Tengo la firme creencia de que en
la vida existen personas que nos hacen felices por la simple casualidad de
haberse cruzado en nuestro camino. Algunas recorren el camino a nuestro lado,
viendo muchas lunas pasar, secando nuestras lágrimas en los momentos difíciles
y riéndose a carcajadas en nuestros mejores momentos. Otras apenas las vemos
entre un paso y otro, se difuminan, desaparecen, o simplemente nunca llegan. Son
nuestros amigos, y hay muchas clases, casi tantas como hojas tiene un árbol. Tal
vez cada hoja de ese árbol caracteriza a cada uno de nuestros amigos. Los primeros
que nacen del brote son nuestros amigos papá y mamá, que nos muestran la vida,
en qué consiste y qué conlleva. Después vienen los amigos hermanos, con quienes
compartimos nuestro espacio para que puedan crecer y florecer como nosotros. Conocemos
así a toda la familia de hojas, a quienes respetamos, amamos y deseamos lo
mejor bajo cualquier circunstancia. Sin embargo, el destino nos presenta a otros
amigos, personas que no sabíamos que estaban destinadas a cruzarse con nosotros
y cambiarnos la vida para siempre. A muchos de ellos los denominamos amigos del
alma, amigos del corazón. Son sinceros, son verdaderos, son pesados, pero son
los que saben cuándo no estamos bien y hacen todo lo posible por sacarnos una
sonrisa y hacernos el trago más llevadero. Ellos mejor que nadie saben lo que
nos hace feliz. Y, a veces, uno de esos amigos del alma nos roba y estalla en
nuestro corazón, y entonces ese amigo se convierte en un amigo enamorado. Éste es
especial, da brillo a nuestros ojos, música a nuestros labios, saltos a nuestros
pies. Sin embargo, también hay amigos que lo son por un tiempo, tal vez unas
vacaciones, o unos días, o unas horas. Ellos son los que suelen colocar muchas
sonrisas en nuestro rostro, durante el tiempo que estamos cerca. Y hablando de
distancias, no podemos olvidar a los amigos distantes o lejanos, aquellos que
se encuentran en la punta de las ramas y que, cuando el viento sopla, siempre
aparecen entre una hoja y otra.
No obstante, el tiempo pasa, el
verano se va, el otoño hace su entrada y con él perdemos algunas de nuestras
hojas. Algunas nacen en otro verano, otras permanecen por muchas estaciones. Sin
embargo, lo que nos hace más felices es el hecho de que las que cayeron
continúan cerca, alimentando nuestra raíz con alegría y vitalidad. Son recuerdos
de momentos maravillosos de cuando se cruzaron en nuestro camino.

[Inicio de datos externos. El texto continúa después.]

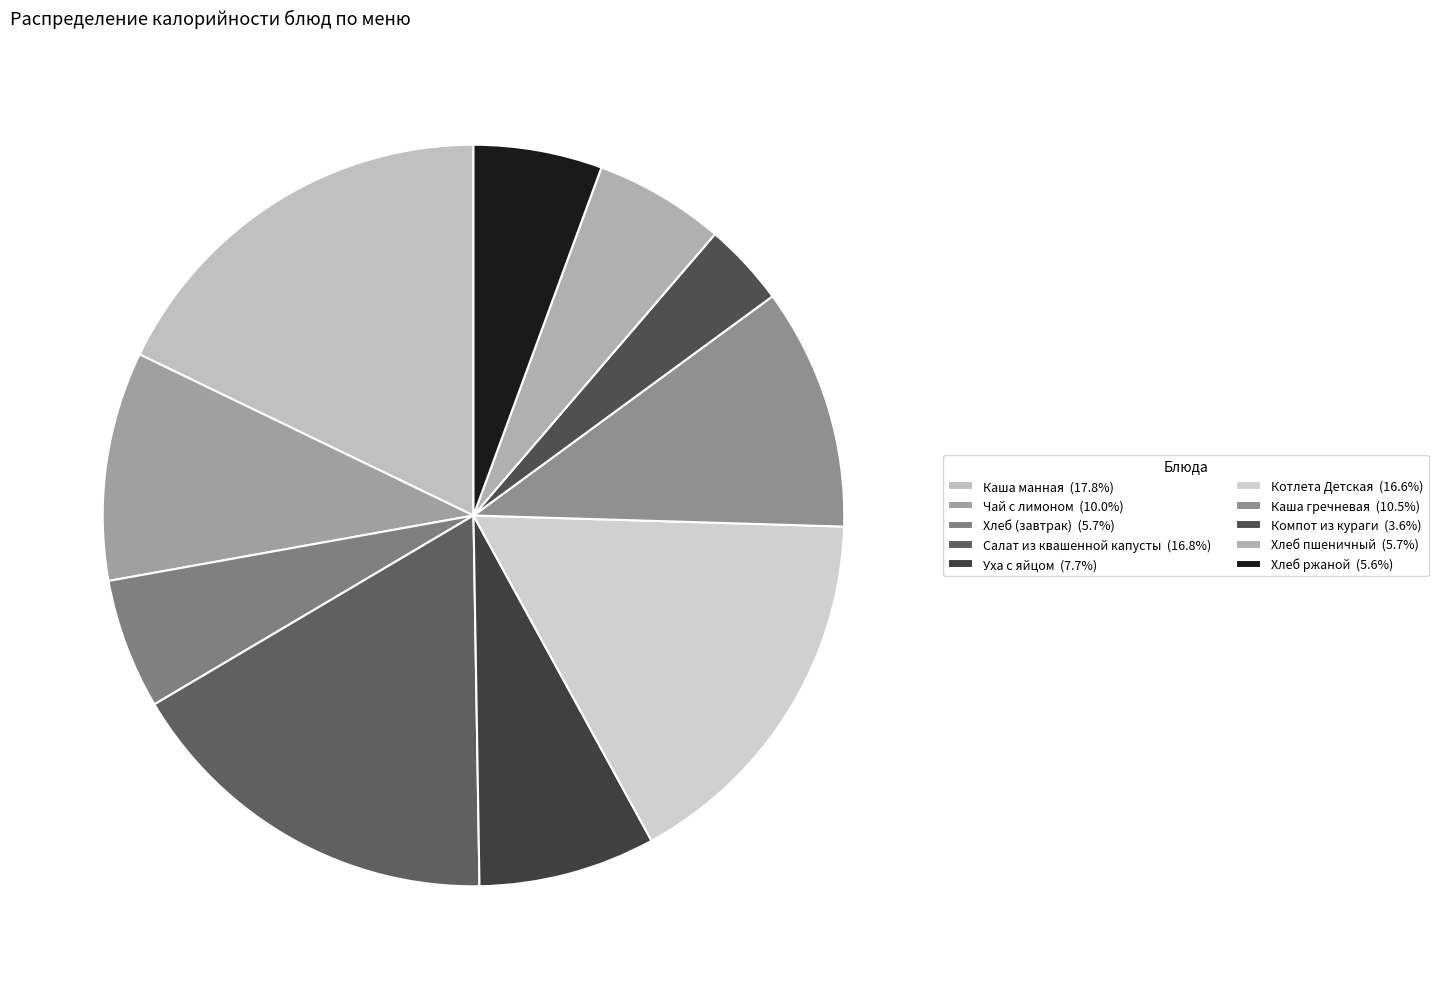

How much of the chart is everything except Салат из квашенной капусты?

83.2%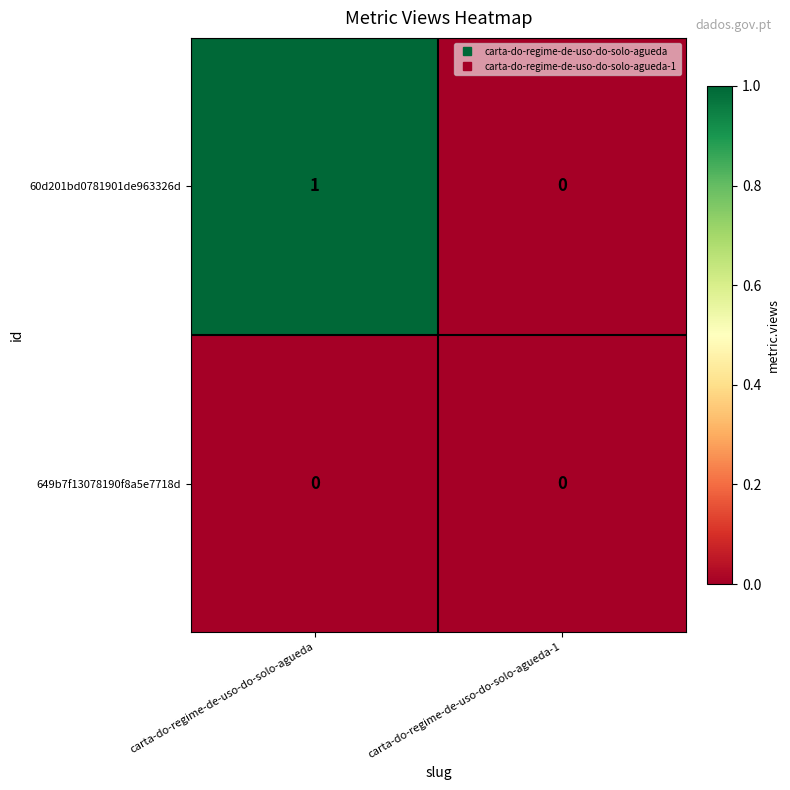

Which series changed the most between carta-do-regime-de-uso-do-solo-agueda and carta-do-regime-de-uso-do-solo-agueda-1?

60d201bd0781901de963326d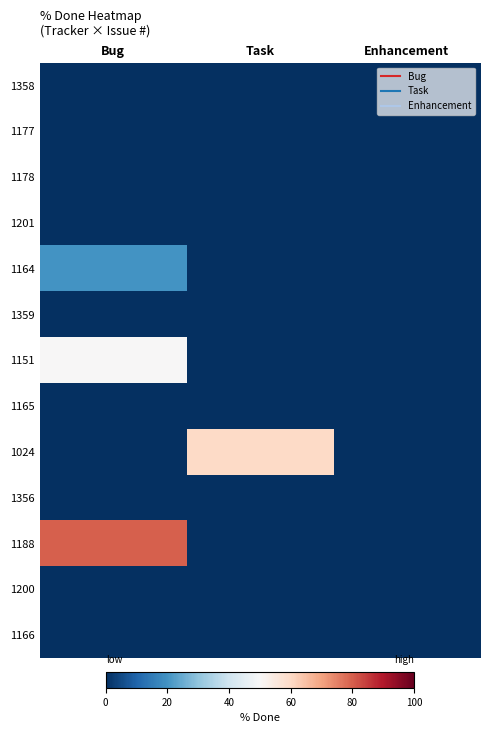

Reading left to right, list all the values displayed in this chart.

1358: Bug=0	Task=0	Enhancement=0
1177: Bug=0	Task=0	Enhancement=0
1178: Bug=0	Task=0	Enhancement=0
1201: Bug=0	Task=0	Enhancement=0
1164: Bug=20	Task=0	Enhancement=0
1359: Bug=0	Task=0	Enhancement=0
1151: Bug=50	Task=0	Enhancement=0
1165: Bug=0	Task=0	Enhancement=0
1024: Bug=0	Task=60	Enhancement=0
1356: Bug=0	Task=0	Enhancement=0
1188: Bug=80	Task=0	Enhancement=0
1200: Bug=0	Task=0	Enhancement=0
1166: Bug=0	Task=0	Enhancement=0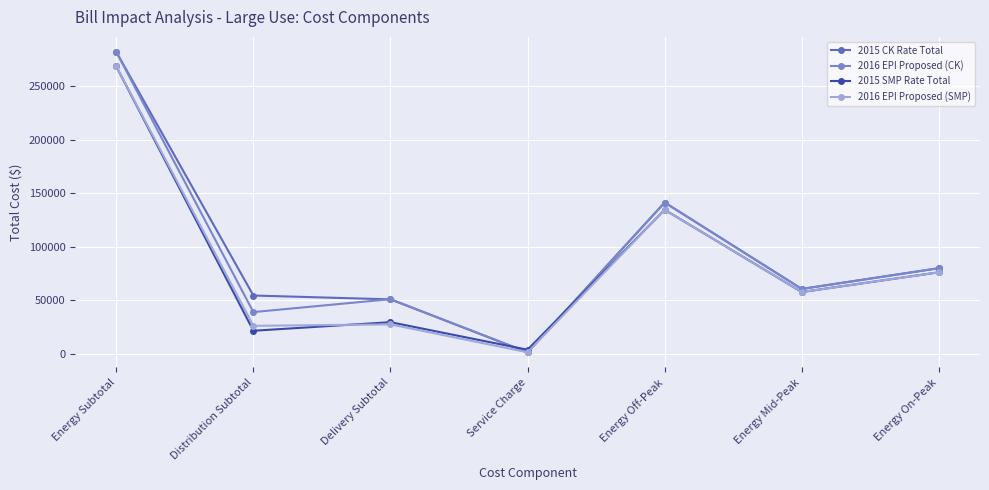

Reading left to right, list all the values displayed in this chart.

2015 CK Rate Total: 282308.3	54550.7	50954.1	1385.4	141513.5	60696.0	80098.8
2016 EPI Proposed (CK): 282308.3	39037.6	51136.7	1484.4	141513.5	60696.0	80098.8
2015 SMP Rate Total: 268742.3	21592.3	29611.7	3845.4	134713.2	57779.3	76249.8
2016 EPI Proposed (SMP): 268742.3	26199.6	27575.0	1484.4	134713.2	57779.3	76249.8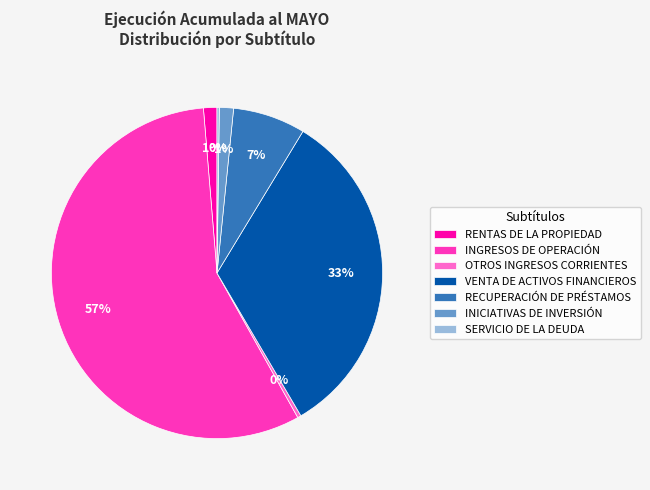

To the nearest percent, what portion does RECUPERACIÓN DE PRÉSTAMOS represent?

7%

Te deseo, hoja de mi árbol, paz,
amor, salud, suerte y prosperidad, simplemente porque cada persona que pasa en
nuestra vida es única y siempre deja un poco de sí y se lleva un pedacito de
nosotros. Seguro que alguno se llevará mucho, pero ninguno se irá sin dejar
nada. Esta es la mayor responsabilidad de nuestra vida y la prueba evidente de
que dos almas no se encuentran por casualidad.